3. Signs and Symptoms
3.1. ACD's symptoms can vary in severity from a patient to another. Usual symptoms include fatigue, pallor, chest pain, dizziness, shortness of breath, tachycardia, irritability, and others.
4. Treatments
4.1. Usually, the symptoms may go away as the underlying inflammation process disappears or as the compensatory mechanisms kick in. In many case, patients' symptoms are mild or asymptomatic, which do not require other treatments. However, transfusions can be given for the immediate correction of anemia. The use of recombinant human EPO therapy such as epoetin alfa (Epogen, Procrit) and darbepoetin alfa (Aranesp) is to minimize transfusion needs.
5. Causes
5.1. The exact cause of ACD is uncertain; however, the underlying medical conditions such as cancer or infection may affect the progress.

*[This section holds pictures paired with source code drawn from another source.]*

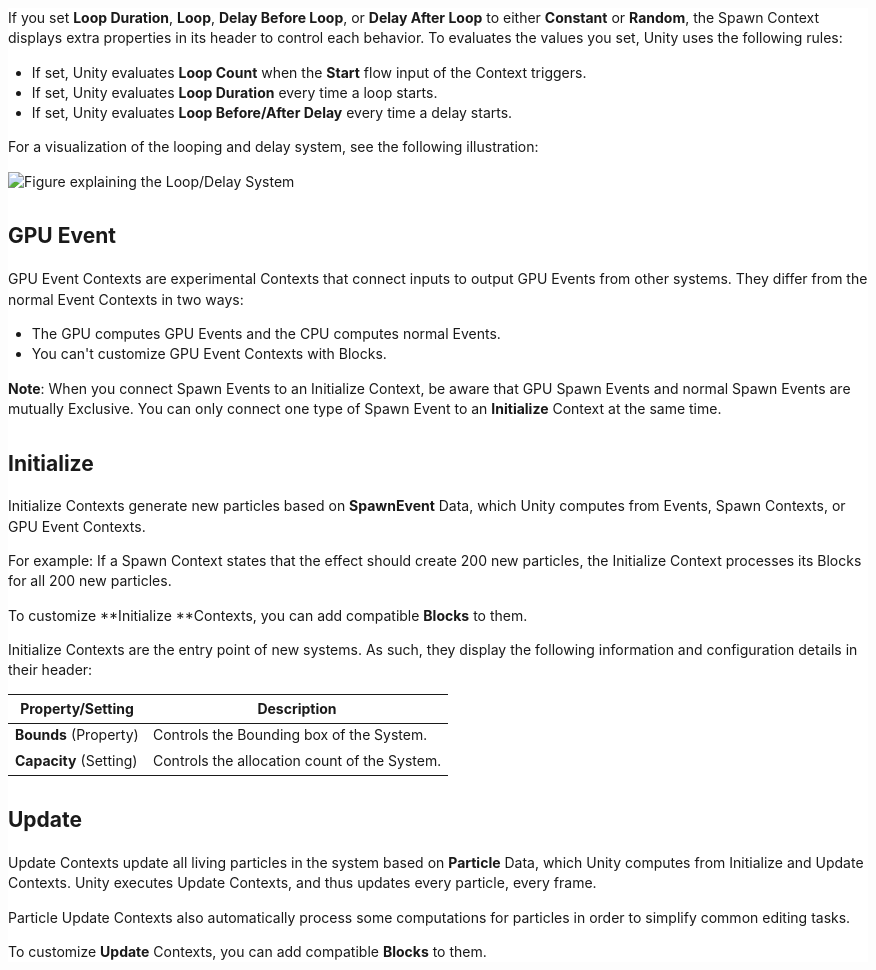If you set **Loop Duration**, **Loop**, **Delay Before Loop**, or **Delay After Loop** to either **Constant** or **Random**, the Spawn Context displays extra properties in its header to control each behavior. To evaluates the values you set, Unity uses the following rules:

- If set, Unity evaluates **Loop Count** when the **Start** flow input of the Context triggers.
- If set, Unity evaluates **Loop Duration** every time a loop starts.
- If set, Unity evaluates **Loop Before/After Delay** every time a delay starts.

For a visualization of the looping and delay system, see the following illustration:

![Figure explaining the Loop/Delay System](Images/LoopDelaySystem.png)

## GPU Event

GPU Event Contexts are experimental Contexts that connect inputs to output GPU Events from other systems. They differ from the normal Event Contexts in two ways:

* The GPU computes GPU Events and the CPU computes normal Events.
* You can't customize GPU Event Contexts with Blocks.

**Note**: When you connect Spawn Events to an Initialize Context, be aware that GPU Spawn Events and normal Spawn Events are mutually Exclusive. You can only connect one type of Spawn Event to an **Initialize** Context at the same time.

## Initialize

Initialize Contexts generate new particles based on **SpawnEvent** Data, which Unity computes from Events, Spawn Contexts, or GPU Event Contexts.

For example: If a Spawn Context states that the effect should create 200 new particles, the Initialize Context processes its Blocks for all 200 new particles.

To customize **Initialize **Contexts, you can add compatible **Blocks** to them.

Initialize Contexts are the entry point of new systems. As such, they display the following information and configuration details in their header:

| Property/Setting   | Description                                 |
| ---------------------- | -------------------------------------------- |
| **Bounds** (Property)  | Controls the Bounding box of the System.     |
| **Capacity** (Setting) | Controls the allocation count of the System. |

## Update

Update Contexts update all living particles in the system based on **Particle** Data, which Unity computes from Initialize and Update Contexts. Unity executes Update Contexts, and thus updates every particle, every frame.

Particle Update Contexts also automatically process some computations for particles in order to simplify common editing tasks.

To customize **Update** Contexts, you can add compatible **Blocks** to them.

The common causes of ACD include impaired production of red blood cells (erythropoiesis) or erythropoietin (a hormone that stimulates red blood cell production). Also, infiltration of the bone marrow by cancer cells may cause ACD. In addition, imbalance of iron distribution related to chronic diseases can contribute to ACD. Cytokines as well as hepcidin also play important roles in the development of ACD.